Le président américain Donald Trump a déclaré, jeudi 25 décembre, que les États-Unis avaient mené de « nombreuses frappes puissantes et meurtrières » contre des combattants de l’État islamique opérant au Nigeria. Ces opérations ont été présentées comme une réponse aux attaques menées, selon le président, principalement contre des communautés chrétiennes.
Dans un message publié sur son réseau Truth Social, Donald Trump a insisté sur le rôle des États-Unis dans la lutte contre le « terrorisme islamiste radical » et a assuré que Washington ne laisserait pas prospérer les groupes djihadistes dans la région.

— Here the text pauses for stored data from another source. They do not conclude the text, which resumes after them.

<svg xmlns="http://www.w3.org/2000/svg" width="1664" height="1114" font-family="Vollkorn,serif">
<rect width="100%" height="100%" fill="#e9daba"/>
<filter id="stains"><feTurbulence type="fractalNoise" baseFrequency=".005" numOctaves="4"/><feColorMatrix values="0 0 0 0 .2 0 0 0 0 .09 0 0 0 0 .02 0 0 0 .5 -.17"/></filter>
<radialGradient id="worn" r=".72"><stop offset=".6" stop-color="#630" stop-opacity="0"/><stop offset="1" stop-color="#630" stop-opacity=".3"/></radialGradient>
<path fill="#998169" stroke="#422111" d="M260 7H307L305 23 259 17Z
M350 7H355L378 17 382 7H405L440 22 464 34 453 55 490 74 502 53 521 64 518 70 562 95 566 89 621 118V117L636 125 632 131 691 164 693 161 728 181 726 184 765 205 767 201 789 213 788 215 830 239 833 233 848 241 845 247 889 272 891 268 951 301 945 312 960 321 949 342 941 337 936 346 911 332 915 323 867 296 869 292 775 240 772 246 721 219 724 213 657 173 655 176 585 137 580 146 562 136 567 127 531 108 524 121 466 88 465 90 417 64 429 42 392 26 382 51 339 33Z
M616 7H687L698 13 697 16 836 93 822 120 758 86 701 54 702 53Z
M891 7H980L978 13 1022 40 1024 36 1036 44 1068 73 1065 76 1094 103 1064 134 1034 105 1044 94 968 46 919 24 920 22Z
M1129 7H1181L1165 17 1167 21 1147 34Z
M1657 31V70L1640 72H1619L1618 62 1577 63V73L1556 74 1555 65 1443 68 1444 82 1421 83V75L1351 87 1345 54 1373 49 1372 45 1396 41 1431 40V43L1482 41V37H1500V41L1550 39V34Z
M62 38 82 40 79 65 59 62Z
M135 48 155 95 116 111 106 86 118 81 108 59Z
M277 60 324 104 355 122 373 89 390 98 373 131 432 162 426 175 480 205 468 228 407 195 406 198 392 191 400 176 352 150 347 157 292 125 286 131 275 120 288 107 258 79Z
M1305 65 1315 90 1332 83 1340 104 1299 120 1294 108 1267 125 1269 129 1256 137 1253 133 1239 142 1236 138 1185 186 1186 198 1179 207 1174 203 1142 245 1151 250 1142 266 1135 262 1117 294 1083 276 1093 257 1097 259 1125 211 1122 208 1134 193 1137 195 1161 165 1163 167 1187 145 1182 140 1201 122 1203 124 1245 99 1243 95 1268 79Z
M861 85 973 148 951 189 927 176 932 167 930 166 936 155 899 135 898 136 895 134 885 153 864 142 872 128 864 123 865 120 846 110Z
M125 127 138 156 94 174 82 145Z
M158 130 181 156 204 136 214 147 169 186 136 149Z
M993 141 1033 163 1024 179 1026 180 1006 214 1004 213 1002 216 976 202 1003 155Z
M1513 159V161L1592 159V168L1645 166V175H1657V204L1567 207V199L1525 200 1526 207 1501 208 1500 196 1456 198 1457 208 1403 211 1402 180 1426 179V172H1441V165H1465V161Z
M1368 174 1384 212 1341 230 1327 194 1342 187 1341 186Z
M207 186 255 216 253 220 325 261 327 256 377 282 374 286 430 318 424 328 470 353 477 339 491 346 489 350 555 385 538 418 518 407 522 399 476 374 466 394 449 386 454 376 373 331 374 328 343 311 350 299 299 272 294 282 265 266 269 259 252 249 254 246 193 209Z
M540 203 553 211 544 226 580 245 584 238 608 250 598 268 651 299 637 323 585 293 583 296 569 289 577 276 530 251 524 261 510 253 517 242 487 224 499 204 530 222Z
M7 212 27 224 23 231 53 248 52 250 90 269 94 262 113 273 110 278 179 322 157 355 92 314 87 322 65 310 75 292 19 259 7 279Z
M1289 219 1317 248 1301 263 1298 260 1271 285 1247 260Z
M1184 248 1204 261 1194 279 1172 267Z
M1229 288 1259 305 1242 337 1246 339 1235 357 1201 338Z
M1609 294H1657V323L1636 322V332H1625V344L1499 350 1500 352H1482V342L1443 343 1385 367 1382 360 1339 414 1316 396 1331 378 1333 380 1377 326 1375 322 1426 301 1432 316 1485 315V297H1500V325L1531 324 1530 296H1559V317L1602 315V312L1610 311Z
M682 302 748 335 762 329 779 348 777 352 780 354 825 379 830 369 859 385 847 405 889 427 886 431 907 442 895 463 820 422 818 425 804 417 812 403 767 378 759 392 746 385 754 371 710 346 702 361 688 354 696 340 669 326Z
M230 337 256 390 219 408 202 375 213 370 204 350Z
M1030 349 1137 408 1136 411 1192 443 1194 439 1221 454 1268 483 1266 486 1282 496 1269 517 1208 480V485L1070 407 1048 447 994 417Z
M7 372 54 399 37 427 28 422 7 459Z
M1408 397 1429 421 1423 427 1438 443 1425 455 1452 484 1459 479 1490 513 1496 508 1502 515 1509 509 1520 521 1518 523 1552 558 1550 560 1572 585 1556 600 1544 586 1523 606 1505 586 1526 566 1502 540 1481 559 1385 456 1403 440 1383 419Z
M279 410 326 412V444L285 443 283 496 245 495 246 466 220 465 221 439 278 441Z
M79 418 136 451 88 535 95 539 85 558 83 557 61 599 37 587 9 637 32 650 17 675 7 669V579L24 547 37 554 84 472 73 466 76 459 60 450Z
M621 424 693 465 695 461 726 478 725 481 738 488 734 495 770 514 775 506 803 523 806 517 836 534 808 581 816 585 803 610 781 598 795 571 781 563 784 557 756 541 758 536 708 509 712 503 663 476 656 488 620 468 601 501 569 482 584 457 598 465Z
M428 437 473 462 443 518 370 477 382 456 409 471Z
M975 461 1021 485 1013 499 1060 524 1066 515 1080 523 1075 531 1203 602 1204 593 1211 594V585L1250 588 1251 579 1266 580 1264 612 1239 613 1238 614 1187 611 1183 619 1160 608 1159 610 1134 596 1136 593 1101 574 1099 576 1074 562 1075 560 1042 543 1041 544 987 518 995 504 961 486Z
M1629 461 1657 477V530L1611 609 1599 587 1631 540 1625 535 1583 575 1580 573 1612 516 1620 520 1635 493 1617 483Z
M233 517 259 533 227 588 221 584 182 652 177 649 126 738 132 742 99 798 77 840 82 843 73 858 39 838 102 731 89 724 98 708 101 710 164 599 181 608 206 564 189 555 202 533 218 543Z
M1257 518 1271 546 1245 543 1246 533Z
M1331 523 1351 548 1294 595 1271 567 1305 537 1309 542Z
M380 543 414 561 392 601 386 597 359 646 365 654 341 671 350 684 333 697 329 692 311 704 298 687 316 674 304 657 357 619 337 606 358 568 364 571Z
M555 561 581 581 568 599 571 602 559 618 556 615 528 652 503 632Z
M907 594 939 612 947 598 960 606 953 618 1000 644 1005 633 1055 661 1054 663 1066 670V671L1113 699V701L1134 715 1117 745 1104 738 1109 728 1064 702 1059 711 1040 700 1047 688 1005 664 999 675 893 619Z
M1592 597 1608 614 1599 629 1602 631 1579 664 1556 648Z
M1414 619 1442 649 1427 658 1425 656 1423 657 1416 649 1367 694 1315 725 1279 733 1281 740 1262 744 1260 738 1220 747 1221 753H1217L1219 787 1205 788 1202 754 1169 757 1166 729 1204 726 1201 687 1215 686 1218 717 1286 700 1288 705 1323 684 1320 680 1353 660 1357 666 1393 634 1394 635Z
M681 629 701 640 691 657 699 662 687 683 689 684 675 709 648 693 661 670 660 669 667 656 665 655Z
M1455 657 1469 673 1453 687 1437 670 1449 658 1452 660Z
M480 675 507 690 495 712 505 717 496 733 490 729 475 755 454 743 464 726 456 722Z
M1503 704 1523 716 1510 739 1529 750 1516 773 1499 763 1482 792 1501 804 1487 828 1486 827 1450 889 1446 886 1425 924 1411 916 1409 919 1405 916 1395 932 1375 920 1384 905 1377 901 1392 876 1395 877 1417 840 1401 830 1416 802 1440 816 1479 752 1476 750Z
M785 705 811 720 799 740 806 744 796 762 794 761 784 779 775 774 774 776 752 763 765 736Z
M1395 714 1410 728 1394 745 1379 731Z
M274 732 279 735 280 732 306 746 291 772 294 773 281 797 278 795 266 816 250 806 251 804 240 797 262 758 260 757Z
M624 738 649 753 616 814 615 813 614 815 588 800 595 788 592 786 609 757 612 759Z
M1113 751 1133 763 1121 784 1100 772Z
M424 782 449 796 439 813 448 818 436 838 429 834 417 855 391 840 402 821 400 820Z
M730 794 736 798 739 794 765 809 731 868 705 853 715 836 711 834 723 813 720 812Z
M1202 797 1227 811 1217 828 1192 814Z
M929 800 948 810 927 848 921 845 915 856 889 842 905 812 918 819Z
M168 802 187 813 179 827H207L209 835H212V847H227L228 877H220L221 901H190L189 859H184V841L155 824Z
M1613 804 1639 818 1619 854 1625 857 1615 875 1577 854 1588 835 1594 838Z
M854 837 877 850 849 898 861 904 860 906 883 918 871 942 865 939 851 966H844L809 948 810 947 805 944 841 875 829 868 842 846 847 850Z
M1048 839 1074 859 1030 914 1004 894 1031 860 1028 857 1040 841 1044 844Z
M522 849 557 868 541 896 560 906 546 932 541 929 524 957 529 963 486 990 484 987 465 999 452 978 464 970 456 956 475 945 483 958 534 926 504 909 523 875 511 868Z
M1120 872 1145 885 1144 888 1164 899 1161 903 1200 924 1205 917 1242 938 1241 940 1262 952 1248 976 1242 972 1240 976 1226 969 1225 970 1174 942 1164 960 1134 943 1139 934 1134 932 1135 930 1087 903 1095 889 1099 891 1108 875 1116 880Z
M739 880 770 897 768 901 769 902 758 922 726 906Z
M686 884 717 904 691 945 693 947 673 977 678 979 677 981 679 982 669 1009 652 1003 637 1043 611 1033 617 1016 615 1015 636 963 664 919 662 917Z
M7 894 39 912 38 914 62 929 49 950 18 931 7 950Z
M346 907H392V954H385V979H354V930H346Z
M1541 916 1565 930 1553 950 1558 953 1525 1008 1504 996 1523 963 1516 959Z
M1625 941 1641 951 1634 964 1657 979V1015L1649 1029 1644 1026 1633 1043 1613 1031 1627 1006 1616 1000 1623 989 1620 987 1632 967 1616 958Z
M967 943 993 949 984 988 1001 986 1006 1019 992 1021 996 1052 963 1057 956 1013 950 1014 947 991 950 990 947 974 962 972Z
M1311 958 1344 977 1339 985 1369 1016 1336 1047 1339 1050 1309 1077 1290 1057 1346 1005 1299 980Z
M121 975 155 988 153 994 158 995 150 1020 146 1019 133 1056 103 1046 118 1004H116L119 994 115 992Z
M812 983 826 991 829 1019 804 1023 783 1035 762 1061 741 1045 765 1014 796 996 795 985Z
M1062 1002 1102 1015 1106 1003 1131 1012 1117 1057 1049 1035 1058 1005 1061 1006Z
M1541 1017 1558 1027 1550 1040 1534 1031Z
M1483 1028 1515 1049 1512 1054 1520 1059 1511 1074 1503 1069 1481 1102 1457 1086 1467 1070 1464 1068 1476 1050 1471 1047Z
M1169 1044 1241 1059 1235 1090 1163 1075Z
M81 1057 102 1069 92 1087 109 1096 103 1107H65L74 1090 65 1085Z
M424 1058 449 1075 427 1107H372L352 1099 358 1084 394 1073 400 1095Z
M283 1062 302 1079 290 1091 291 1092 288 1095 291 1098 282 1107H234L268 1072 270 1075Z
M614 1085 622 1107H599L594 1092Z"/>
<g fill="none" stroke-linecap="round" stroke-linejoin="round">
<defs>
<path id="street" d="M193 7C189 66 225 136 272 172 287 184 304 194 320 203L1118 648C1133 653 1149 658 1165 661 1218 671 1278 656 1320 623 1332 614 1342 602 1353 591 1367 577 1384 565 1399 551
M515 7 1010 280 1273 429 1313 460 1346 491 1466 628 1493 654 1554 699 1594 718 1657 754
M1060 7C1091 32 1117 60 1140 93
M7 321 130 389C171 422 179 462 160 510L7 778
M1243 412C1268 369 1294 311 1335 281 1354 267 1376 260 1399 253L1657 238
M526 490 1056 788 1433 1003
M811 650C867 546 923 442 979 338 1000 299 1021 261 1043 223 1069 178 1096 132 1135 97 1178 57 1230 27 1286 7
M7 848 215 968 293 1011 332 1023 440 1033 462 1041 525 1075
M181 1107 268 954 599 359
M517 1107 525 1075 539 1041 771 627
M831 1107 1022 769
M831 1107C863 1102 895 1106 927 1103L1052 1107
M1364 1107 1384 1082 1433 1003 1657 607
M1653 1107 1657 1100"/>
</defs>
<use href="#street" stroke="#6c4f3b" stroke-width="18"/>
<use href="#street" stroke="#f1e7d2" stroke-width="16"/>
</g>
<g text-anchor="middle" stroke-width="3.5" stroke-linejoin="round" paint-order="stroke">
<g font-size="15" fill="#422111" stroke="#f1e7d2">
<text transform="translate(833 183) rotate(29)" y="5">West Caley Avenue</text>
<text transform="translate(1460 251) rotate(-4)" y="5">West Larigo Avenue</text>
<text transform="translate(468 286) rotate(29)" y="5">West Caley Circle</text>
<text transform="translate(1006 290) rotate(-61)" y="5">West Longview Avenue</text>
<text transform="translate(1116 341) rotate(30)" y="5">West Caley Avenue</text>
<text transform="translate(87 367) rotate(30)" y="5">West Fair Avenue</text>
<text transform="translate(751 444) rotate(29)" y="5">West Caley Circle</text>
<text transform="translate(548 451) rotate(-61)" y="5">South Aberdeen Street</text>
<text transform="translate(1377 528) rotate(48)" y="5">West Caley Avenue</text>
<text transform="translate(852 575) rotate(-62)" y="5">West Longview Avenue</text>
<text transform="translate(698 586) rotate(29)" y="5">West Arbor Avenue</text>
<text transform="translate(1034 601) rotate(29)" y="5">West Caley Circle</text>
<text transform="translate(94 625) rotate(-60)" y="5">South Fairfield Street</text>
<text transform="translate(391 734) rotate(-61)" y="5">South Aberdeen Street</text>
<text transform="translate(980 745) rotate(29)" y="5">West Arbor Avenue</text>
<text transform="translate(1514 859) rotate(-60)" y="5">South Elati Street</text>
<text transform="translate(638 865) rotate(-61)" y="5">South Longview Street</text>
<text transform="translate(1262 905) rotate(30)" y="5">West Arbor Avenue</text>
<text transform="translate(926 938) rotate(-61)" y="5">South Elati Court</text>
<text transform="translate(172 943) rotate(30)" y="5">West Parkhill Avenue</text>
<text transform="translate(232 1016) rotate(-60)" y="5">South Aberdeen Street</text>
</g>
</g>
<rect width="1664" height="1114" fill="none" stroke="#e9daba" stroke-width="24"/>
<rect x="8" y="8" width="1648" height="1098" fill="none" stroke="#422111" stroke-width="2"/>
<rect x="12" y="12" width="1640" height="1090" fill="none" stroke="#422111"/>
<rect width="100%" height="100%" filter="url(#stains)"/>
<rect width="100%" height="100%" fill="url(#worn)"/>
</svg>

Les frappes ont été conduites en coordination avec les autorités nigérianes, a confirmé le ministère nigérian des Affaires étrangères, qui a précisé qu’il s’agissait d’« frappes aériennes de précision contre des cibles terroristes » reposant sur un échange de renseignements et une planification stratégique respectant la souveraineté nationale et le droit international. Les attaques auraient particulièrement visé l’État de Sokoto, dans le nord-ouest du Nigeria, où le groupe Lakurawa, affilié à l’État islamique, contrôle certaines zones forestières et mène des attaques contre les communautés et les forces de sécurité.
Si Donald Trump a centré sa communication sur la « persécution des chrétiens », cette rhétorique suscite des réserves à Abuja et parmi les experts. Le Nigeria, pays le plus peuplé d’Afrique avec environ 220 millions d’habitants, est à majorité religieusement mixte, et les violences touchent indistinctement chrétiens et musulmans. Les causes de l’insécurité sont multiples, mêlant conflits djihadistes, rivalités ethniques, tensions communautaires et affrontements entre agriculteurs et éleveurs.
Depuis le début de l’insurrection djihadiste en 2009, menée principalement par Boko Haram et ses branches affiliées à l’État islamique, le conflit a fait plus de 40 000 morts et déplacé près de deux millions de personnes, selon les Nations unies. Malgré un relatif retour au calme dans certaines villes comme Maiduguri, la violence persiste dans les zones rurales et menace de s’intensifier, comme le montre l’attaque meurtrière récente contre une mosquée à Maiduguri.
Ces frappes constituent la première intervention militaire américaine directe au Nigeria sous la présidence Trump, alors même que l’empreinte sécuritaire des États-Unis en Afrique avait tendance à diminuer ces dernières années. Elles s’accompagnent d’une pression diplomatique renforcée, avec des restrictions de visas pour certains responsables nigérians et la désignation du Nigeria comme « pays particulièrement préoccupant » sur le plan de la liberté religieuse.